O Kremlin lançou esta guerra para conquistar a Ucrânia e usar sua conquista como trampolim para ressuscitar um sistema imperial de estilo soviético com recursos, população, potencial econômico e profundidade estratégica para desafiar diretamente a ordem de segurança apoiada pelos EUA. O objetivo de longo prazo da Rússia continua sendo a retirada dos Estados Unidos do sistema de segurança europeu, em particular devido ao colapso da OTAN.
A China apóia sinceramente esse objetivo porque está lutando por isso na região do Indo-Pacífico. A influência dos EUA permeia a Europa, a Ásia e o Oriente Médio. Se a China quiser atingir seu objetivo Indo-Pacífico de quebrar as alianças americanas com a Ásia e trazer sua pegada militar de volta ao Havaí, então ela deve minar o poder dos EUA na Eurásia como um todo.
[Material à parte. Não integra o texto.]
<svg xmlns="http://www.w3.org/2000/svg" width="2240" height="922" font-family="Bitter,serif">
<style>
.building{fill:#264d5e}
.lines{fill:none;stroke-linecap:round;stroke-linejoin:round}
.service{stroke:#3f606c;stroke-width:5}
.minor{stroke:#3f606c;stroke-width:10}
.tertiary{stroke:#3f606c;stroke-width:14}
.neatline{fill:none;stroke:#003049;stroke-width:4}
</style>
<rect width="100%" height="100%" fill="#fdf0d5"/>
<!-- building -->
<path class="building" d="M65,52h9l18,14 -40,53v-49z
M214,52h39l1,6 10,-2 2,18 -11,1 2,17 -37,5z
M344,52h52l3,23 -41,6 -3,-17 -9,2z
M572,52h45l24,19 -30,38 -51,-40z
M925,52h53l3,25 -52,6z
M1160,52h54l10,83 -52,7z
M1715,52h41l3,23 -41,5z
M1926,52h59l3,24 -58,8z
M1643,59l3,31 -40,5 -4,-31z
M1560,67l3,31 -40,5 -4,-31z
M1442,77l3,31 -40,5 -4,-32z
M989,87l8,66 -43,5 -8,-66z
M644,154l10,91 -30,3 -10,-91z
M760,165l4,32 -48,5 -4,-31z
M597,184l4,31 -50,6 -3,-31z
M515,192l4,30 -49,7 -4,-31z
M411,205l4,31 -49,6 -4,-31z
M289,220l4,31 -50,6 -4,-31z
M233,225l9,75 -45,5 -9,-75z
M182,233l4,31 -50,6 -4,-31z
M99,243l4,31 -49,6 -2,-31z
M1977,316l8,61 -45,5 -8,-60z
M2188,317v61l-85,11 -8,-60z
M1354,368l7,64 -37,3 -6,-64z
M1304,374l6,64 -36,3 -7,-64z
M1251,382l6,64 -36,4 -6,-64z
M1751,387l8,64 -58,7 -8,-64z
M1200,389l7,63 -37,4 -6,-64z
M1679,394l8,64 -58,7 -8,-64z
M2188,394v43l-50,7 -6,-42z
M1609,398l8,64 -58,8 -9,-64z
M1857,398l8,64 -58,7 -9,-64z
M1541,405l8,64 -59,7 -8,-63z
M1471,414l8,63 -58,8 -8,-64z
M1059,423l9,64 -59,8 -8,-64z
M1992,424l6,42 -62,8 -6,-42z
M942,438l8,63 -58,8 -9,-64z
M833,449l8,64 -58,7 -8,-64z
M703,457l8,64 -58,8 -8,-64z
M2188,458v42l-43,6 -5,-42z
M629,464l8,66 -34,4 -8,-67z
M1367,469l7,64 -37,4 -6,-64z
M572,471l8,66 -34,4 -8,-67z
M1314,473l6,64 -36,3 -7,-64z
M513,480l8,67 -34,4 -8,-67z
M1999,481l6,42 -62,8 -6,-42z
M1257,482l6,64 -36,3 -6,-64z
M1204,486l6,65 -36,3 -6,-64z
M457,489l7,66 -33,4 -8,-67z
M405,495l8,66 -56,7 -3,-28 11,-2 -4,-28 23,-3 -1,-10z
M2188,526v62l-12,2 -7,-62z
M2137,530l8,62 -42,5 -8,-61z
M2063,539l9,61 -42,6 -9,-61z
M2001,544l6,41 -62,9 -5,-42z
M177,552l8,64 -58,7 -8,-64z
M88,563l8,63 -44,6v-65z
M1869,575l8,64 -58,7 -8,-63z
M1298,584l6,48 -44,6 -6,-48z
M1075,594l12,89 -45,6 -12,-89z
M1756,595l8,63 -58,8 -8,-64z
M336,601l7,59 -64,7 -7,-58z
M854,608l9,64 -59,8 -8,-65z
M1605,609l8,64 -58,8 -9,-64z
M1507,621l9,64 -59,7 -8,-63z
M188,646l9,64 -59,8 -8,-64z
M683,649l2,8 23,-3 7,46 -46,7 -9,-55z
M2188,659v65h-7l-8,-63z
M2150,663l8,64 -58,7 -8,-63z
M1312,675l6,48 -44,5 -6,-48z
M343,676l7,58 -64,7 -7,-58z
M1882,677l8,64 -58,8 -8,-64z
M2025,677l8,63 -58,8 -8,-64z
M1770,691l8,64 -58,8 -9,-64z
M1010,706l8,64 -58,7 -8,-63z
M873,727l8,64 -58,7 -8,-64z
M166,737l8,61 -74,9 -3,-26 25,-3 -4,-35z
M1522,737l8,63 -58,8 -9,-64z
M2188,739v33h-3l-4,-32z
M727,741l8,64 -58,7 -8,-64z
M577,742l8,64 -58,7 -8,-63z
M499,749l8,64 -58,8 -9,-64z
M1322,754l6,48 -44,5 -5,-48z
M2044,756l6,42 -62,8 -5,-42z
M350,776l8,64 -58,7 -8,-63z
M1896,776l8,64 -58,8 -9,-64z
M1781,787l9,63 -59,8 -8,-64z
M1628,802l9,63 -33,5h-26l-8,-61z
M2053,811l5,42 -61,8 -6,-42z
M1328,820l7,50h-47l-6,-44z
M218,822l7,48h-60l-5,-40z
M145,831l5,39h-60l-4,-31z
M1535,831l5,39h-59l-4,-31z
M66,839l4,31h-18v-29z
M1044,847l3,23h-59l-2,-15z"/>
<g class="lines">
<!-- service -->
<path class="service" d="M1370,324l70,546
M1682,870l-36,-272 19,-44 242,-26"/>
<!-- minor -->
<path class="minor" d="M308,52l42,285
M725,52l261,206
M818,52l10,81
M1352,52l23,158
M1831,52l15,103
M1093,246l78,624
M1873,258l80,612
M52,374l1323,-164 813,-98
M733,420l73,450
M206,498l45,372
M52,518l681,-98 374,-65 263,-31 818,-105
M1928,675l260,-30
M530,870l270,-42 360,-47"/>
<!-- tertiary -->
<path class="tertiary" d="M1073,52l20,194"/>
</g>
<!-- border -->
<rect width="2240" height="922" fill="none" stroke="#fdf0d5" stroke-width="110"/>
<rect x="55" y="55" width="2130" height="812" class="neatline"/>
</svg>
A China e a Rússia estão se estabilizando em seus estados finais desejados. Essencialmente, a China tem a mesma teoria da vitória que a Rússia, mesmo que considere adequado manipular a Rússia, destruir sua economia e obter acesso preferencial aos recursos energéticos russos enquanto a guerra se arrasta.
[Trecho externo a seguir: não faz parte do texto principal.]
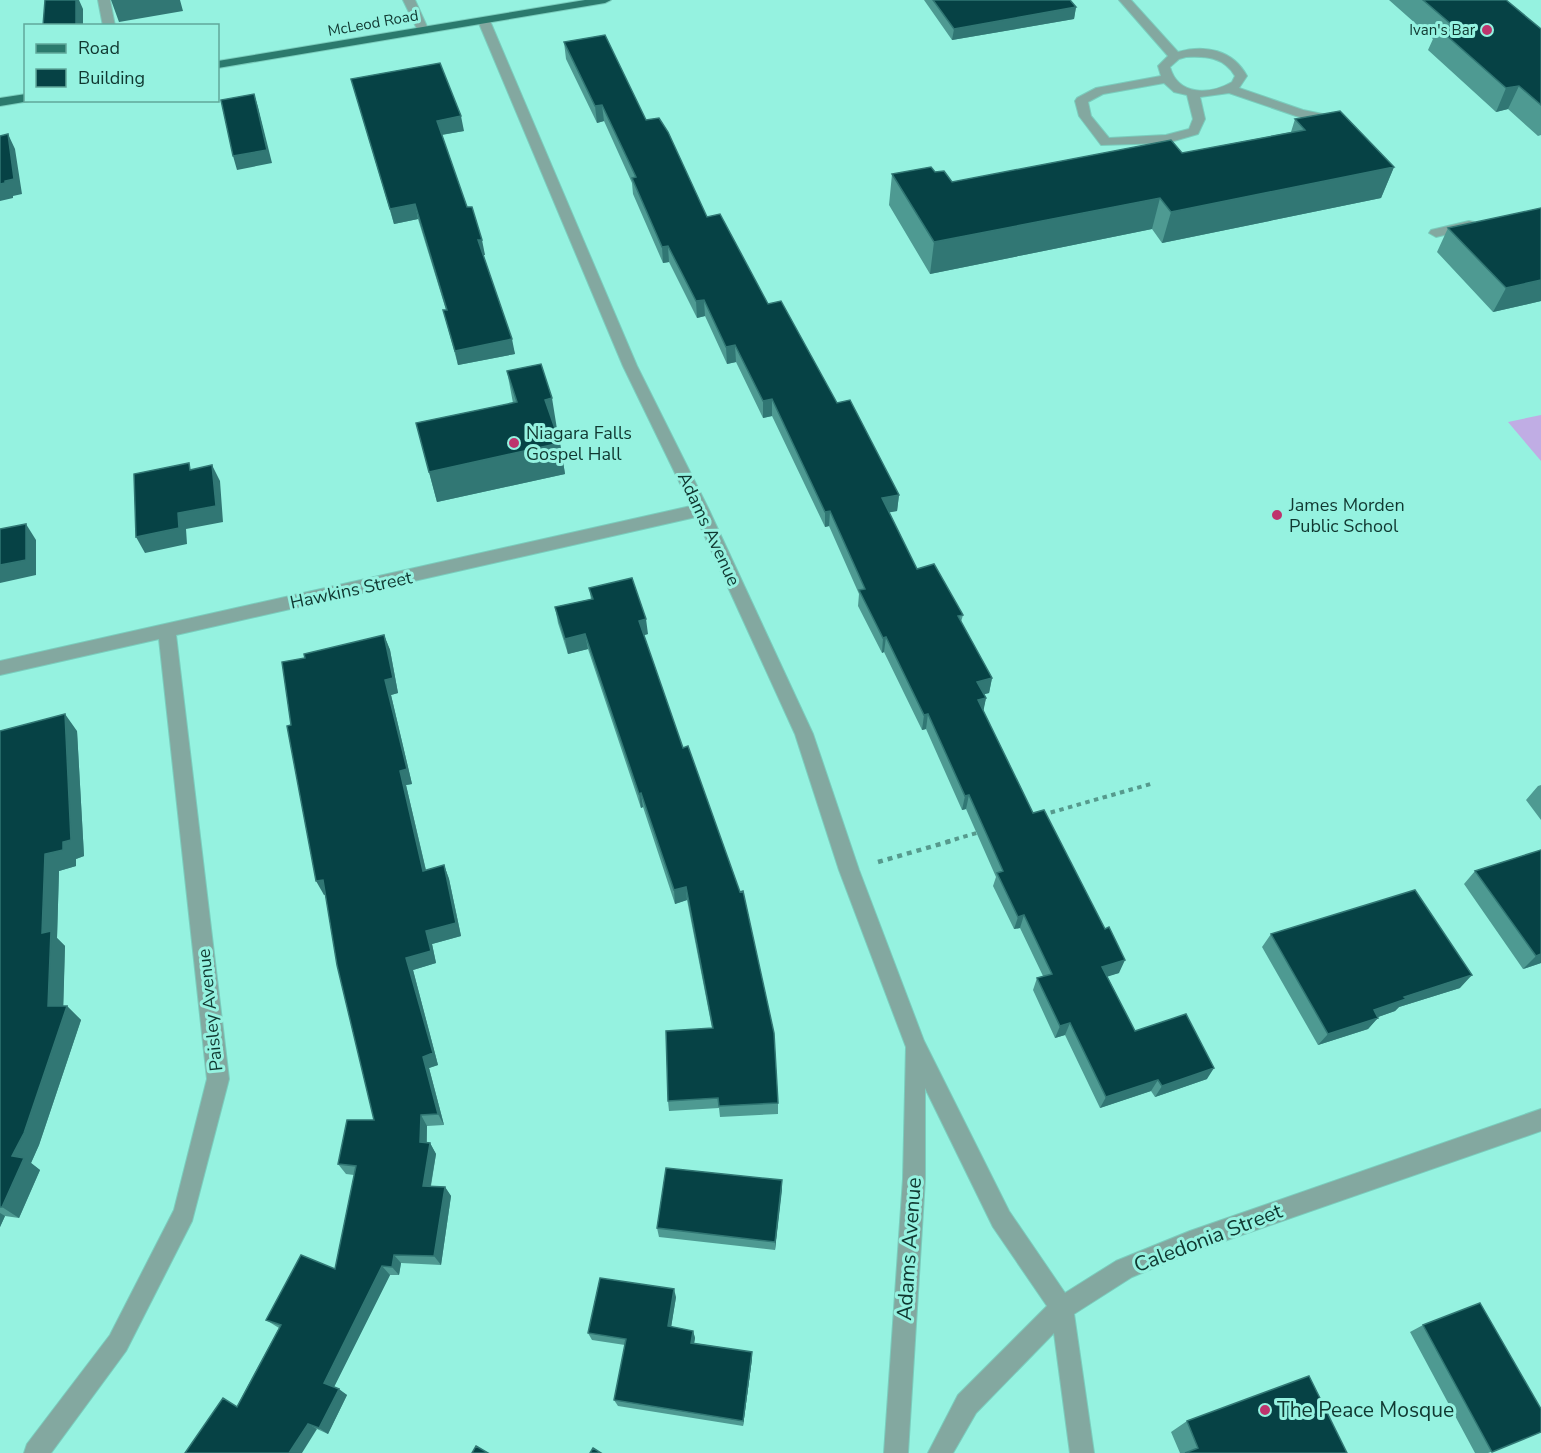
<svg xmlns="http://www.w3.org/2000/svg" width="1541" height="1453" font-family="'Nunito Sans',sans-serif">
	<rect width="100%" height="100%" fill="#95f2e0"/>
	<path fill="#c0ade4" d="M1541,415V461L1508,422Z"/>
	<g fill="none" stroke-linecap="round" stroke-linejoin="round">
		<g stroke="#7acdbd" stroke-width="2">
			<path id="minor" d="M98,0H110L115,26H103Z
				M403,0H415L429,31L427,33H419Z
				M1119,0H1131L1178,52C1205,44 1233,50 1247,76L1239,88L1303,110L1337,117L1339,120L1333,124L1296,116L1229,93L1200,97L1205,119L1198,134L1167,143L1101,145L1079,116L1075,101L1077,98L1096,88L1161,76L1158,66L1168,56ZM1186,57C1206,56 1224,57 1235,76L1232,82C1210,95 1178,96 1170,67L1179,59ZM1164,83L1174,92L1187,95L1193,119L1189,129L1166,135L1109,138L1091,116L1088,102L1103,94Z
				M484,18L490,21L637,366L709,510L813,734L859,870L924,1041L1009,1211L1065,1293L1116,1261L1190,1231L1541,1109V1131L1190,1253L1132,1277L1074,1314L1094,1453H1070L1054,1333L976,1413L953,1453H928L958,1395L1047,1306L993,1227L925,1088V1179L908,1453H884L903,1179L906,1047L839,870L795,734L696,517L176,635L229,1079L192,1221L126,1351L51,1453H24L27,1444L110,1335L174,1210L207,1079L159,639L0,675V661L691,506L623,366L478,21Z
				M1469,221L1474,222L1476,225L1474,228L1436,237L1429,233L1431,230Z"/>
		</g>
		<g stroke="#7acdbd" stroke-width="2">
			<path id="major" d="M585,0H611L605,3L218,68V61Z
				M26,94V100L30,101L0,106V98Z"/>
		</g>
		<path stroke="#569a8d" stroke-width="4" stroke-dasharray="4.5 4.5" stroke-linecap="butt" d="M1042,815L1154,783
			M946,842L980,832"/>
		<path stroke="#569a8d" stroke-width="4.5" stroke-dasharray="5 5" stroke-linecap="butt" d="M878,862L951,841"/>
		<use href="#minor" fill="#83a8a0" fill-rule="evenodd"/>
		<use href="#major" fill="#2b7a6d" fill-rule="evenodd"/>
	</g>
	<path fill="#4e9a92" d="M924,0H1070L1076,7L1074,19L952,40Z
		M1389,0H1506L1541,29V135L1538,136L1508,109L1496,112L1428,50L1433,39Z
		M564,42L646,120L707,217L837,403L899,495L897,511L889,512L917,569L963,615L961,622L992,678L989,693L984,694L986,698L983,710L1033,813L1119,973L1107,976L1135,1031L1207,1079L1155,1097L1151,1091L1100,1108L1065,1035L1055,1038L1033,990L1037,978L1043,976L1020,928L1014,929L993,886L996,877L966,809L962,810L926,729L922,730L884,652L882,653L858,606L859,594L829,526L825,527L772,416L763,418L736,362L727,364L705,316L697,318L669,262L663,263L633,194L632,183L604,121L597,123L566,59Z
		M351,79L464,131L442,135L467,207L485,255H483L515,354L458,365L443,310H446L418,219L394,224Z
		M1295,119L1394,167L1381,198L1162,243L1152,229L930,274L889,205L892,174L935,172L952,182L1182,153L1291,132Z
		M1541,208V301L1493,312L1437,252L1448,228Z
		M507,371L557,429H555L560,443L565,474L437,502L429,472L513,403Z
		M589,588L648,634L644,635L778,1103V1114L720,1117L719,1108L669,1111L668,1101L712,1028L687,900L675,904L643,807L641,808L588,649L568,654L558,623L555,607L591,599Z
		M384,635L390,650L398,693L391,695L412,784L406,785L426,870L444,865L449,879L461,936L432,944L436,963L413,970L438,1065L429,1068L444,1125L427,1126V1143H430L436,1154L431,1186L445,1187L451,1196L441,1265L401,1263L399,1275H390L334,1387L347,1395L328,1434L317,1429L237,1406L279,1328L266,1320L335,1269L354,1175L346,1174L338,1164L374,1120L325,894L324,895L291,725L305,658Z
		M0,731H77L84,856L76,859V866L59,871L57,938L65,946L63,1006H67L81,1020L39,1145L31,1163L40,1170L19,1218L5,1216L0,1227Z
		M1541,785V820L1526,800L1538,786Z
		M1541,850V963L1523,969L1464,884L1475,871Z
		M1271,934L1460,988L1399,1007L1395,1011L1378,1017L1368,1029L1318,1045L1262,947Z
		M782,1180L775,1250L659,1237L657,1228Z
		M676,1297L671,1327L693,1331L695,1338L694,1343L752,1352V1359L743,1426L618,1406L614,1400L625,1345L592,1340L588,1333Z
		M1423,1325L1541,1432L1488,1453H1475L1410,1332Z
		M1187,1421L1347,1453H1180L1171,1432Z"/>
	<path fill="#317774" d="M76,0H79L83,9V26H76Z
		M111,0H180L183,11L119,22Z
		M1076,7L1074,19L952,40L954,29Z
		M1519,86L1508,109L1496,112L1506,88Z
		M254,94L258,107L272,163L237,170L233,156Z
		M602,105L604,121L597,123L595,106Z
		M461,116L464,131L440,135L437,121Z
		M8,134L15,149L22,194L13,196V198L0,201V184Z
		M1394,167L1381,198L1162,243L1171,212Z
		M1160,198L1152,229L930,274L934,242Z
		M415,204L418,219L394,224L390,209Z
		M478,240H482L485,255H481Z
		M668,246L669,262L663,263L662,247Z
		M1541,280V301L1493,312L1506,288Z
		M704,300L705,316L697,318L696,301Z
		M512,339L515,354L458,365L455,351Z
		M735,345L736,362L727,364L726,347Z
		M552,398L557,429L550,430L545,400Z
		M772,399V416L763,418V401Z
		M560,443L565,474L437,502L429,472Z
		M212,465L220,481L223,522L186,529L187,544L145,553L136,537Z
		M899,495L897,511L881,514L882,498Z
		M830,511L829,526L825,527V512Z
		M26,524L36,540V575L0,583V565Z
		M646,619L648,634L641,636L639,621Z
		M585,634L588,649L568,654L565,639Z
		M384,635L390,650L398,693L391,695L412,784L406,785L429,884L423,871L400,771L385,680Z
		M886,637L884,652L882,653L883,638Z
		M992,678L989,693L974,697L977,682Z
		M986,698L983,713L978,700Z
		M65,714L77,731L84,856L76,859V866L59,871L57,938L65,946L63,1018L67,1006L81,1020L39,1145L31,1163L40,1170L19,1218L2,1207L12,1156L42,933L45,854L63,842Z
		M928,714L926,729L922,730L924,715Z
		M641,793L643,807L641,808L639,794Z
		M969,795L966,809L962,810L965,796Z
		M444,865L449,879L461,936L432,944L436,963L413,970L438,1065L429,1068L444,1125L438,1114L423,1057L406,958L426,931Z
		M323,880L330,893L324,895L316,881Z
		M686,887L687,900L675,904L674,890Z
		M1024,915L1020,928L1014,929L1018,917Z
		M1541,954V963L1523,969L1536,956Z
		M1125,960L1119,973L1097,980L1102,967Z
		M1472,975L1460,988L1399,1007L1395,1011L1364,1022L1374,1010L1404,997Z
		M1378,1018L1368,1029L1318,1045L1328,1034Z
		M1070,1023L1065,1035L1055,1038L1060,1026Z
		M1214,1068L1207,1079L1155,1097L1162,1086Z
		M1158,1080L1151,1091L1100,1108L1106,1097Z
		M421,1115L427,1126L426,1153L420,1142Z
		M430,1143L436,1154L429,1195L423,1186Z
		M782,1180V1190L775,1250V1242Z
		M445,1187L451,1196L441,1265L434,1256Z
		M0,1213L5,1216L0,1227Z
		M394,1255L401,1263L399,1275L392,1267Z
		M382,1266L390,1275L333,1389L324,1383Z
		M674,1289L676,1297L670,1334L668,1326Z
		M693,1331L695,1338L693,1350L691,1343Z
		M752,1352V1359L743,1426V1421Z
		M339,1389L347,1395L328,1434L319,1428Z
		M308,1424L317,1429L302,1453H289Z"/>
	<path fill="#064245" stroke="#317774" stroke-width="1.5" d="M45,0H76V26H43Z
		M933,0H1070L1076,7L954,29Z
		M1423,0H1506L1541,29V105L1519,86L1506,88L1437,27L1452,25Z
		M605,35L646,120L659,118L668,132L707,217L720,214L768,304L781,301L837,403L850,400L899,495L882,498L917,569L934,564L963,615L958,616L992,678L977,682L986,698L978,700L1033,813L1044,810L1105,929L1109,927L1125,960L1102,967L1135,1031L1186,1014L1214,1068L1162,1086L1158,1080L1106,1097L1070,1023L1060,1026L1037,978L1052,974L1024,915L1018,917L997,873L1003,871L969,795L965,796L928,714L924,715L886,637L883,638L859,590L865,589L830,511L825,512L772,399L763,401L735,345L726,347L704,300L696,301L668,246L662,247L632,178L636,177L602,105L595,106L564,42Z
		M440,63L461,116L437,121L467,207H472L482,240H478L512,339L455,351L443,310H447L415,204L390,209L351,79Z
		M254,94L267,150L233,156L221,100Z
		M1340,111L1394,167L1171,212L1160,198L934,242L892,174L931,167L935,172L944,171L952,182L1171,140L1182,153L1305,130L1295,119Z
		M8,134L14,179L5,181V183L0,184V136Z
		M1541,208V280L1506,288L1448,228Z
		M541,364L552,398L545,400L560,443L429,472L416,423L517,402L507,371Z
		M189,463L190,470L212,465L216,506L178,513L179,528L136,537L134,474Z
		M26,524V560L0,565V529Z
		M632,578L646,619L639,621L683,748L688,746L740,892L743,891L774,1033L778,1103L719,1106L718,1098L668,1101L666,1031L713,1028L686,887L674,890L641,793L639,794L585,634L565,639L555,607L593,599L589,588Z
		M384,635L393,678L385,680L407,769L400,771L423,871L444,865L456,923L426,931L431,951L406,958L433,1053L423,1057L438,1114L421,1115L420,1142L430,1143L423,1186L445,1187L434,1256L394,1255L392,1267L382,1266L324,1383L339,1389L319,1428L308,1424L289,1453H185L223,1398L237,1407L281,1325L266,1320L301,1255L335,1269L356,1166L338,1164L347,1120H374L337,965L323,880L316,881L287,726L291,725L282,662L305,658L304,654Z
		M65,714L71,840L63,842V850L45,854L42,933L51,931L48,1006H67L24,1133L12,1156L24,1158L2,1207H0V731Z
		M1541,850V954L1536,956L1475,871Z
		M1415,890L1472,975L1404,997L1406,999L1374,1010L1378,1018L1328,1034L1271,934Z
		M666,1168L782,1180L775,1242L657,1228Z
		M600,1278L674,1289L668,1326L693,1331L691,1343L752,1352L743,1421L614,1400L626,1339L588,1333Z
		M1480,1303L1541,1409V1432L1492,1452L1423,1325Z
		M1309,1376L1347,1453H1185L1198,1448L1187,1421Z
		M476,1446L488,1453H472Z
		M593,1448L601,1453H590Z"/>
	<g fill="#be346d" stroke="#95f2e0" stroke-width="2">
		<circle cx="1487" cy="30" r="6"/>
		<circle cx="514" cy="443" r="6"/>
		<circle cx="1277" cy="515" r="6"/>
		<circle cx="1265" cy="1410" r="6"/>
	</g>
	<g text-anchor="middle" dominant-baseline="central" stroke-width="6" stroke-linejoin="round" paint-order="stroke">
		<g font-size="15" fill="#103831" stroke="#95f2e0">
			<text transform="translate(373 23) rotate(-10)">McLeod Road</text>
		</g>
		<g font-size="15" fill="#103831" stroke="#95f2e0" text-anchor="end">
			<text x="1475" y="30">Ivan's Bar</text>
		</g>
		<g font-size="18" fill="#103831" stroke="#95f2e0" text-anchor="start">
			<text x="526" y="433">Niagara Falls<tspan x="526" dy="21">Gospel Hall</tspan></text>
			<text x="1289" y="505">James Morden<tspan x="1289" dy="21">Public School</tspan></text>
		</g>
		<g font-size="18" fill="#103831" stroke="#95f2e0">
			<text transform="translate(709 529) rotate(65)">Adams Avenue</text>
			<text transform="translate(351 590) rotate(-12)">Hawkins Street</text>
			<text transform="translate(210 1010) rotate(-96)">Paisley Avenue</text>
		</g>
		<g font-size="21" fill="#103831" stroke="#95f2e0">
			<text transform="translate(1208 1238) rotate(-21)">Caledonia Street</text>
			<text transform="translate(909 1249) rotate(-86)">Adams Avenue</text>
		</g>
		<g font-size="21" fill="#103831" stroke="#95f2e0" text-anchor="start">
			<text x="1277" y="1410">The Peace Mosque</text>
		</g>
	</g>
	<rect x="24" y="24" width="195" height="78" fill="#95f2e0" stroke="#60a89a" stroke-width="1.5"/>
	<rect x="36" y="44" width="30" height="9" fill="#2b7a6d" stroke="#60a89a" stroke-width="1.5"/>
	<text x="78" y="54" font-size="18" fill="#103831">Road</text>
	<rect x="36" y="69" width="30" height="18" fill="#064245" stroke="#60a89a" stroke-width="1.5"/>
	<text x="78" y="84" font-size="18" fill="#103831">Building</text>
</svg>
Isso não deveria ser uma surpresa, dado o memorando russo-chinês “No Limits” datado de 4 de fevereiro de 2022, que estabeleceu os mesmos pontos e antes do qual a China foi, sem dúvida, informada da invasão iminente da Ucrânia. O presidente chinês Xi Jinping negou repetidamente este memorando em declarações públicas e, na verdade, o confirmou em sua proposta de paz.
Seguem três consequências.
Primeiro, a China armará a Rússia, talvez não com equipamentos militares tradicionais, mas pelo menos com drones e peças sobressalentes para aumentar sua capacidade de combate. Dada a natureza dos combates na Ucrânia, essa ajuda é letal e apoiará a base industrial de defesa russa, como tem feito por meio de canais como Irã, Armênia e Cazaquistão.
Em segundo lugar, a China não quer apresentar uma verdadeira proposta de paz ou atuar como interlocutor para acabar com esta guerra. Os EUA estão perseguindo uma ilusão, procurando um “mapa da China” para conter ou mudar a Rússia, assim como devem desistir de qualquer esperança de um “mapa da Rússia” para melhorar sua posição estratégica na Ásia – pelo menos no futuro previsível. Em algum momento, Moscou e Pequim se separarão à medida que as inevitáveis tensões aumentam na Ásia Central, à medida que o Kremlin fica irritado por ser o parceiro minoritário em sua dança com a China e outros fatores domésticos exacerbam as relações. Mas, como durante a primeira Guerra Fria, os Estados Unidos e seus aliados podem pressionar pelo divórcio de poucas ou nenhuma maneira. Até que isso aconteça organicamente, tanto a China quanto a Rússia devem ser resistidas.
Terceiro, e mais perigoso, a proposta de paz da China é um ramo de oliveira para a Europa, bem como uma declaração de apoio à Rússia. A preocupação da Rússia com a Ucrânia pode ser entendida como uma razão para a resistência à presença americana na Eurásia. A Rússia considera os interesses de segurança da Ucrânia ilegítimos porque são vistos como benéficos para os interesses de segurança dos EUA. A Ucrânia com uma compreensão objetiva e material de sua realidade (para colocar em uma palavra marxista) nunca se juntará aos Estados Unidos, pelo menos de acordo com Putin.
Por sua vez, os europeus estão sendo sinalizados de que há um lugar para a Alemanha e a União Européia como um todo na Eurásia pós-americana se eles aceitarem a liderança chinesa e se juntarem à Rússia na renúncia ao envolvimento não eurasiano. A China deixa a mão estendida ao eixo Berlim-Bruxelas-Paris. Algum tipo de autonomia estratégica é relatado para permanecer viável.
Se os estados europeus aceitarão a proposta da China depende apenas de um fator no futuro próximo – o relativo equilíbrio de poder na Europa e na Ásia. Os Estados Unidos devem apoiar a Ucrânia nesta guerra e garantir a vitória da Ucrânia nesta guerra e, assim, impedir que a China avance sobre Taiwan. Se não conseguir fazer as duas coisas, os Estados europeus entrarão em colapso.